In 2016, there was a loss of focus as different parties imposed requirements for Cassandra. The first pillar aims at bringing back the focus and restoring the vibrancy of Cassandra as an open source community.

“Netflix, Instagram, Apple, DataStax, and others were going in different directions. That scattered the tribes. Now, we’re trying to gather the tribes back together. Apple is leading the way to get Cassandra 4.0 released this year. We’ll probably see the beta in Q2 and we’ll see the GA later this year,” said Ramji.

DataStax, which has a small team, has allocated about 25 engineers to work on nothing but open source.

“For us to allocate such a high percentage of our engineering force, which is a quarter of our engineering team, tells you that open source is absolutely vital to us,” he said.

The second pillar, scale-out, is a core of what Cassandra is really meant for and that’s what it’s been pushed on for a decade. Ramji intends to continue delivering on what makes Cassandra special.

Cassandra is hardened to scale. It’s not just about a lot of nodes. It’s about a lot of nodes in a cluster. It’s about a lot of clusters in a multi-cluster and a lot of multi-clusters in multiple regions. All is one addressable data fabric. “That’s what it’s really good at,” he said.

Ramji believes the third, and final pillar – cloud native – will be the big stretch.

“To be able to get a proper cloud native database, you want something that will ride along with Kubernetes, Istio, Envoy, and Prometheus. It will also have to expand and contract and fit the application workload that’s being directed through Kubernetes. That’s a super interesting area,” he said.

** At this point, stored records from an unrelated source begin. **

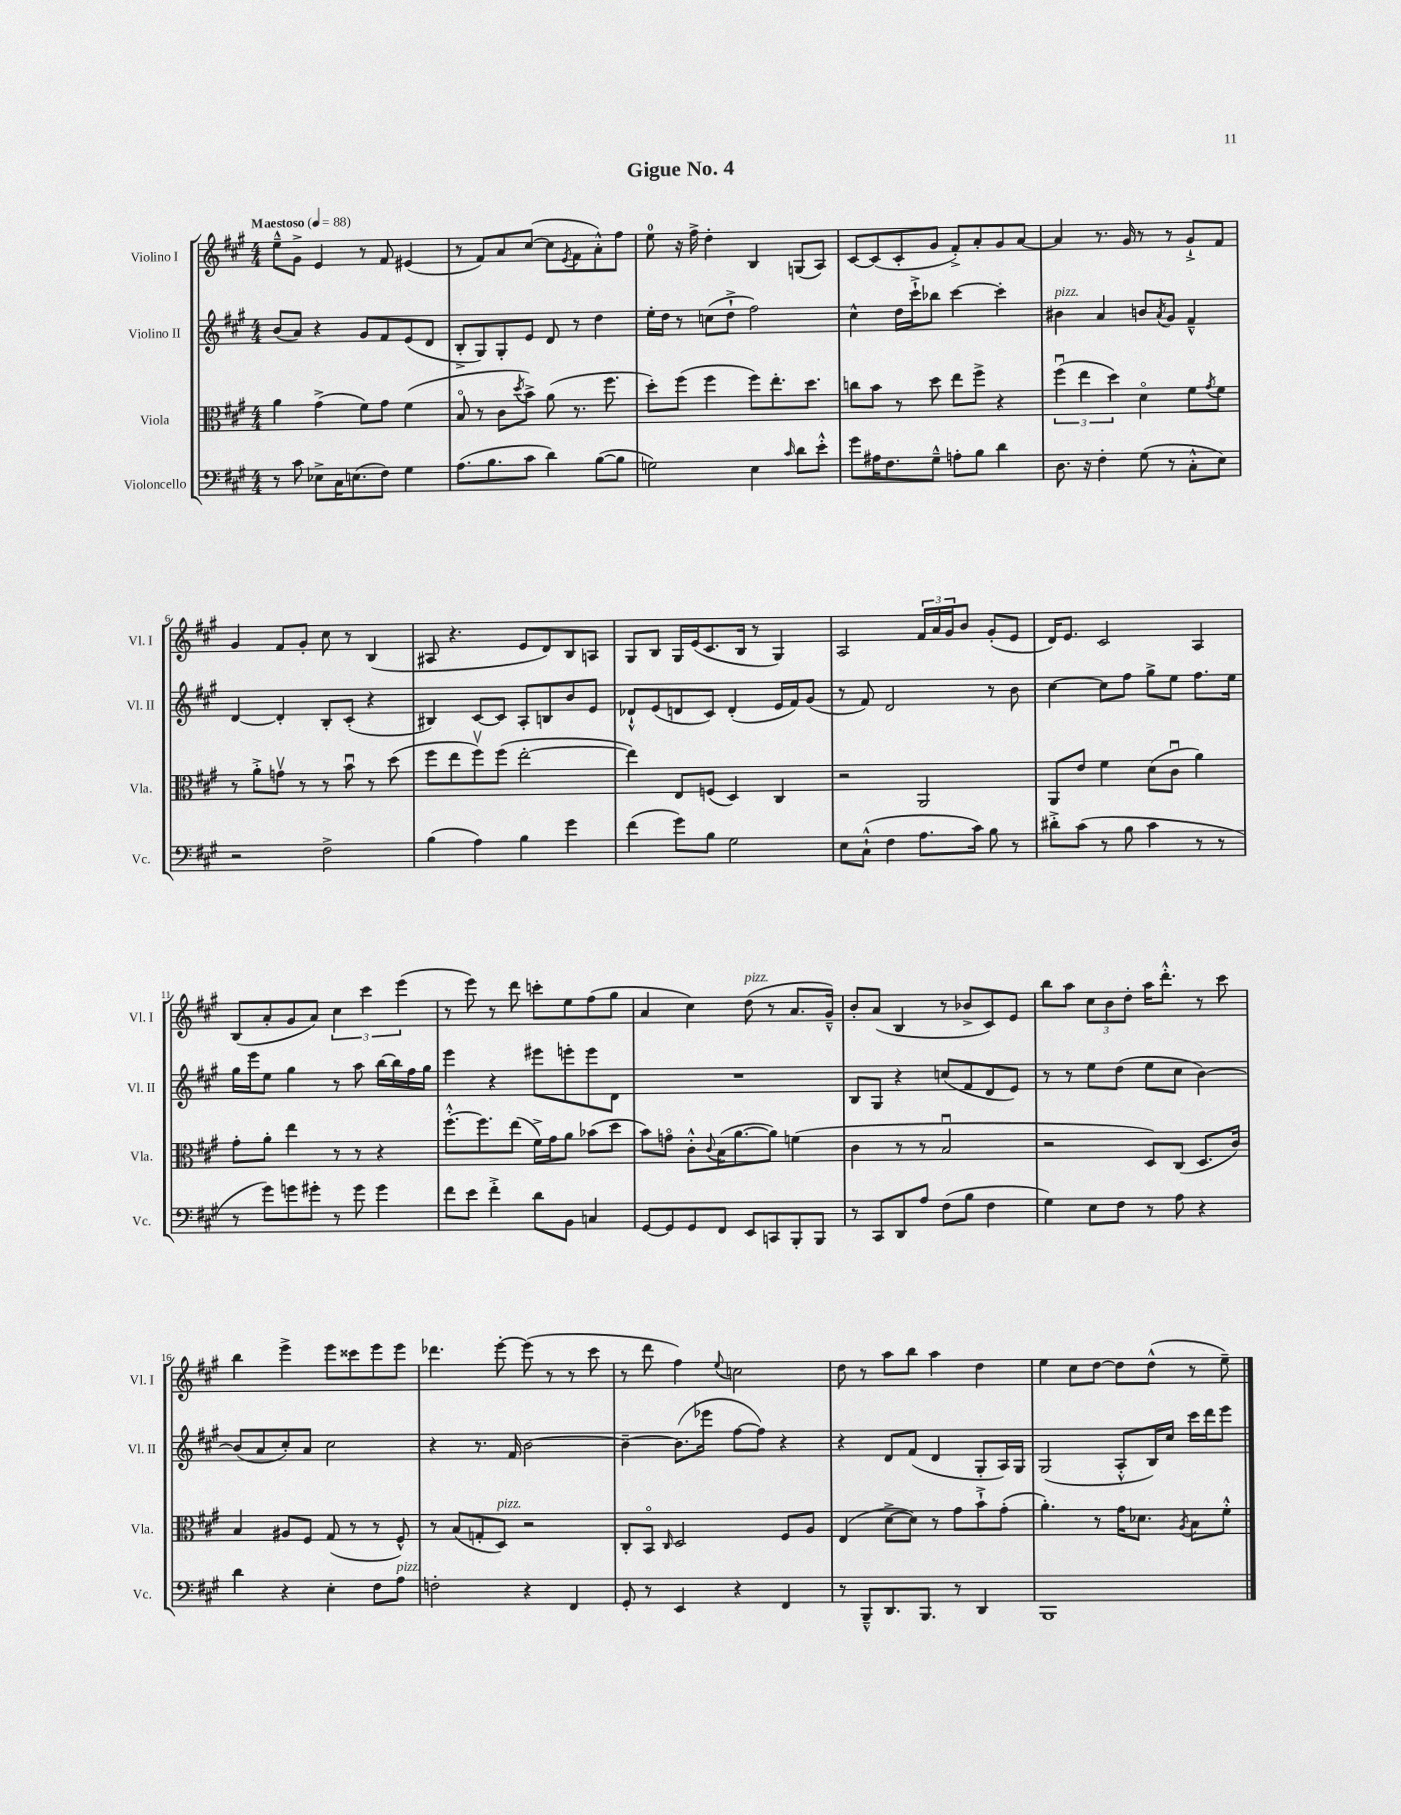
\header { title = "Gigue No. 4" }
<<
\new StaffGroup <<
\new Staff = "s0" \with { instrumentName = "Violino I" shortInstrumentName = "Vl. I" } {
    \clef treble \key a \major \numericTimeSignature \time 4/4 \tempo "Maestoso" 4 = 88
    e''8---^ gis'8-> e'4 r8 fis'8 eis'4( |
    r8 fis'8) a'8 cis''8~( cis''8 \acciaccatura { e'8 } fis'8 a'8-.-^) fis''8 |
    e''8-0 r16 fis''16-> d''4-. b4 g8( a8) |
    cis'8~ cis'8( cis'8-. gis'8 fis'8-.->) a'8-. gis'8 a'8~ |
    a'4 r8. gis'16 r8 r8 gis'8-!-> fis'8 |
    gis'4 fis'8 gis'8-. cis''8 r8 b4( |
    ais8 r4. e'8 d'8) b8 a8 |
    gis8 b8 gis16 e'16( cis'8. b16 r8 gis4) |
    a2 \tuplet 3/2 { fis'16 a'16 gis'16 } b'8 gis'8-.( e'8 |
    d'16) e'8. cis'2 a4 |
    b8( a'8-. gis'8 a'8) \tuplet 3/2 { cis''4 cis'''4 e'''4( } |
    r8 e'''8) r8 d'''8 c'''8-. e''8 fis''8( gis''8 |
    a'4 cis''4) d''8^\markup { \italic "pizz." }( r8 a'8. gis'16---^) |
    b'8-. a'8( b4 r8 bes'8-> cis'8) e'8 |
    b''8 a''8 \tuplet 3/2 { cis''8 b'8 d''8-. } a''16 d'''8.-.-^ r8 cis'''8 |
    b''4 e'''4-> e'''8 cisis'''8 e'''8 e'''8 |
    des'''4. e'''8~-. e'''8( r8 r8 cis'''8 |
    r8 d'''8 fis''4) \appoggiatura { e''8 } c''2 |
    d''8 r8 a''8 b''8 a''4 d''4 |
    e''4 cis''8 d''8~ d''8 d''8-^( r8 e''8--) \bar "|." |
}
\new Staff = "s1" \with { instrumentName = "Violino II" shortInstrumentName = "Vl. II" } {
    \clef treble \key a \major \numericTimeSignature \time 4/4
    b'8( a'8) r4 gis'8 fis'8 e'8( d'8 |
    b8-.-> gis8) gis8-. e'8 d'8 r8 d''4 |
    e''16-. d''16 r8 c''8( d''8-!-> fis''2) |
    cis''4-^ d''16 cis'''16-!-> bes''8 cis'''4~ cis'''4-. |
    bis'4^\markup { \italic "pizz." } a'4 b'8 \acciaccatura { a'8 } gis'8 fis'4---^ |
    d'4~ d'4-. b8-. cis'8-.( r4 |
    bis4) cis'8~ cis'8 a8-. b8 b'8 e'8 |
    des'8-!-^ e'8( d'8 cis'8) d'4-.( e'16 fis'16) gis'8( |
    r8 fis'8) d'2 r8 b'8 |
    cis''4~ cis''8 fis''8 gis''8-> e''8 fis''8. e''16 |
    gis''16 e'''16 e''8 gis''4 r8 a''8 b''16~ b''16 fis''16 gis''16 |
    e'''4 r4 eis'''8 e'''8-. e'''8 d'8 |
    R1 |
    b8 gis8 r4 c''8( fis'8 d'8 e'8) |
    r8 r8 e''8 d''8( e''8 cis''8 b'4~) |
    b'8( a'8 cis''8-.) a'8 cis''2 |
    r4 r8. fis'16 b'2~ |
    b'4~-- b'8.( ees'''16 fis''8~ fis''8) r4 |
    r4 d'8 fis'8( d'4 gis8-. a16) gis16 |
    gis2( a8-.-^ b16) cis''16 cis'''16 d'''16 e'''8 \bar "|." |
}
\new Staff = "s2" \with { instrumentName = "Viola" shortInstrumentName = "Vla." } {
    \clef alto \key a \major \numericTimeSignature \time 4/4
    a'4 gis'4->( fis'8) gis'8 fis'4( |
    b8\flageolet r8 cis'8 \acciaccatura { d''8 } b'8->) a'8( r8. fis''8. |
    d''8-.) fis''8( fis''4 fis''8) e''8.-. d''8. |
    c''8 b'8 r8 d''8 e''8 fis''8-> r4 |
    \tuplet 3/2 { fis''4\downbow( e''4 d''4) } d'4\flageolet fis'8 \acciaccatura { gis'8 } fis'8 |
    r8 a'8-.-> g'8\upbow r8 r8 b'8\downbow r8 d''8( |
    fis''8 e''8 fis''8\upbow) fis''8( e''2~-. |
    e''4) e8 f8( d4) cis4 |
    r2 a,2 |
    a,8 e'8 fis'4 d'8( cis'8\downbow a'4) |
    gis'8-. a'8-. e''4 r8 r8 r4 |
    fis''8.~-.-^ fis''8. e''8( fis'16->) gis'16 a'8 bes'8( d''8 |
    b'8) g'8\flageolet cis'8-.-^ \appoggiatura { cis'8 } b16( a'8.~ a'8) f'4( |
    cis'4 r8 r8 b2\downbow |
    r2 d8) cis8( d8. cis'16) |
    b4 ais8 fis8 gis8( r8 r8 fis8-^) |
    r8 b8( g8-. d8^\markup { \italic "pizz." }) r2 |
    cis8-. b,8\flageolet \grace { cis16 } d2 fis8 a8 |
    e4( d'8~-> d'8) r8 gis'8 b'8-!-> gis'8-.( |
    a'4.-.) r8 gis'16 des'8. \acciaccatura { a8 } b8 fis'8-.-^ \bar "|." |
}
\new Staff = "s3" \with { instrumentName = "Violoncello" shortInstrumentName = "Vc." } {
    \clef bass \key a \major \numericTimeSignature \time 4/4
    r8 cis'8 ees8-> cis16 e8.( fis8) gis4 |
    a8.( b8. cis'8 d'4) b8~( b8 |
    g2) e4 \grace { cis'16 } d'8 e'8-.-^ |
    gis'8 ais16 fis8. gis8---^ a8-. b8 d'4 |
    d8. r16 fis4-. gis8( r8 cis8-.-^ e8) |
    r2 fis2-> |
    b4( a4) b4 gis'4 |
    fis'4( gis'8) b8 gis2 |
    e8 cis8-!-^( fis4 a8. cis'16) b8 r8 |
    dis'8-.-> cis'8( r8 b8 cis'4 r8 r8 |
    r8 gis'8) g'8 gis'8-. r8 gis'8 gis'4 |
    fis'8 e'8 fis'4-.-> d'8 b,8 c4 |
    gis,8~ gis,8 gis,8 fis,8 e,8 c,8 b,,8-. b,,8 |
    r8 cis,8 d,8 a8 fis8( b8 fis4 |
    gis4) e8 fis8 r8 a8 r4 |
    d'4 r4 e4-. fis8 a8^\markup { \italic "pizz." } |
    f2-. r4 fis,4 |
    gis,8-. r8 e,4 r4 fis,4 |
    r8 b,,8---^ d,8. b,,8. r8 d,4 |
    b,,1 \bar "|." |
}
>>
>>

Working towards a perfect pairing of data and compute for a cloud native world, DataStax will be releasing a Kubernetes operator management API this year.

In conclusion

Going forward, Ramji believes designing the storage engine interface would receive a lot of attention this year.

“There’s so much advancement happening in storage, networking, network block storage and large scale environments for AI, for ML as well as for just mainstream deployment of large scale applications. As we build the storage engine interface as part of the architecture for participation for Cassandra, we will see a lot more different experts and companies come to bear so that we can plug into all of their differentiated awesome environments,” he concluded.